» PAGE EXTRACT:
--- START ---

Monitoring Functions¶
Introduction¶
All OpenFaaS metrics are exposed in Prometheus format, and collected by a built-in Prometheus server which is deployed via the OpenFaaS Helm chart.
There are two main uses for the built-in Prometheus server:
- To power scale to zero, and the horizontal Pod autoscaler.
- To provide basic metrics to end-users, and to power the Grafana dashboards offered to OpenFaaS Standard customers.
Viewing metrics¶
See the various Grafana dashboards curated by our team.
Long term retention of metrics¶
- There is no persistence in the Prometheus Pod, so restarting the Prometheus will remove all historic metrics. This is as designed, since the metrics are collected for autoscaling and short-term monitoring.
- The default retention period is 15 days, so anything older than that will no longer be visible. This is as designed, however the Helm chart does offer a way to modify this if disk space is becoming an issue, or you need to retain metrics for slightly longer.
What if you would like to enable long-term retention of Prometheus metrics?
Our recommendation is not to try to re-configure or alter the built-in Prometheus server, but to deploy your own, and to scrape the internal one via Prometheus Federation.
With Prometheus Federation, you can also specify which series to collect, rather than collecting everything, which is more efficient for storage and works out cheaper in the long run.
Long-term retention can be achieved via the upstream Prometheus project using its Helm chart/operator, a SaaS version hosted by a cloud provider, Grafana Cloud's agent, or a solution built on top of Prometheus like Thanos or Cortex.
Gateway¶
The Gateway component exposes several metrics to help you monitor the health and behavior of your functions.
The Community Edition exposes basic metrics, with OpenFaaS Pro extending on the data available.
Metric | Type | Description | Labels | Edition |
---|---|---|---|---|
gateway_functions_seconds |
histogram | Function invocation time taken | function_name |
Community Edition |
gateway_function_invocation_total |
counter | Function invocation count | function_name , code |
Community Edition |
gateway_service_count |
gauge | Number of function replicas | function_name |
Community Edition |
Advanced metrics for OpenFaaS Pro users:
Metric | Type | Description | Labels | Edition |
---|---|---|---|---|
gateway_invocation_function_started |
counter | Invocations started, including async | function_name |
Pro Edition |
gateway_invocation_function_invocation_inflight |
gauge | Total connections inflight for function invocations | function_name |
Pro Edition |
gateway_service_ready_count |
gauge | Number of function replicas which are in a ready state | function_name |
Pro Edition |
gateway_service_target |
gauge | Target load for the function | function_name |
Pro Edition |
gateway_service_min |
gauge | Min number of function replicas | function_name |
Pro Edition |
http_request_duration_seconds |
histogram | Seconds spent serving HTTP requests | method , path , status |
Pro Edition |
http_requests_total |
counter | The total number of HTTP requests | method , path , status |
Pro Edition |
http_requests_total |
counter | The total number of HTTP requests | method , path , status |
Pro Edition |
The http_request*
metrics record the latency and statistics of /system/*
routes to monitor the OpenFaaS gateway and its provider. The /async-function
route is also recorded in these metrics to observe asynchronous ingestion rate and latency.

--- END ---

» EXTRACTED ENTRIES:
--- START ---

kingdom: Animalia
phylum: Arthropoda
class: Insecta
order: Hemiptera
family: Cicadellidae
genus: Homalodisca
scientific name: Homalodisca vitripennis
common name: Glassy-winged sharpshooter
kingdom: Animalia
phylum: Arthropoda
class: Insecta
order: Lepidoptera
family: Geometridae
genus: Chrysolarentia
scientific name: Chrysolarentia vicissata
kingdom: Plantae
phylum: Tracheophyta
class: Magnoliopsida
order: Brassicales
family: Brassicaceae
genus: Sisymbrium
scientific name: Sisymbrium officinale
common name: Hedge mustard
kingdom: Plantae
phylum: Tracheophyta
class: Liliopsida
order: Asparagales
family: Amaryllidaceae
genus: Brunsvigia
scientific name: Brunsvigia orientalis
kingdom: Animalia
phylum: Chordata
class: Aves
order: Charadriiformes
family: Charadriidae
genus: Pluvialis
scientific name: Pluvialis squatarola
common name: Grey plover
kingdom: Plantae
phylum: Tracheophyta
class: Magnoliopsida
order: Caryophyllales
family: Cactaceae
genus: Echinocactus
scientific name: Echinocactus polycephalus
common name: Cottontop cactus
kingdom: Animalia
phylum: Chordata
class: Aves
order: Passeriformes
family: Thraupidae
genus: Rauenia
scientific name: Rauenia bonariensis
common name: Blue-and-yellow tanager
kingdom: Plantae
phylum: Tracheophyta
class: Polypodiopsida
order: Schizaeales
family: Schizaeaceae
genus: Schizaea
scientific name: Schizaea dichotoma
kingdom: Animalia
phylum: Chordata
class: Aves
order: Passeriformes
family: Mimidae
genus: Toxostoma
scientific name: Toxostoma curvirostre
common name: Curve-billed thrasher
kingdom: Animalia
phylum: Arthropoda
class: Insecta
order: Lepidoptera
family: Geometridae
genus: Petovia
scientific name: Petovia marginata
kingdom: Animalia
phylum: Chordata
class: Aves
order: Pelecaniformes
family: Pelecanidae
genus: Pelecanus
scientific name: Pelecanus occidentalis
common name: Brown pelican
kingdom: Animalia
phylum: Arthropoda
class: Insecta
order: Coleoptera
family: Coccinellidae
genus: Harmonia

--- END ---

Reproduce the OpenFaaS monitoring page from "Monitoring Functions¶" up to and including "and short-term monitoring.", substituting "bundled Prometheus server" for every occurrence of "built-in Prometheus server".

» COMPLETE OUTPUT:
Monitoring Functions¶
Introduction¶
All OpenFaaS metrics are exposed in Prometheus format, and collected by a bundled Prometheus server which is deployed via the OpenFaaS Helm chart.
There are two main uses for the bundled Prometheus server:
- To power scale to zero, and the horizontal Pod autoscaler.
- To provide basic metrics to end-users, and to power the Grafana dashboards offered to OpenFaaS Standard customers.
Viewing metrics¶
See the various Grafana dashboards curated by our team.
Long term retention of metrics¶
- There is no persistence in the Prometheus Pod, so restarting the Prometheus will remove all historic metrics. This is as designed, since the metrics are collected for autoscaling and short-term monitoring.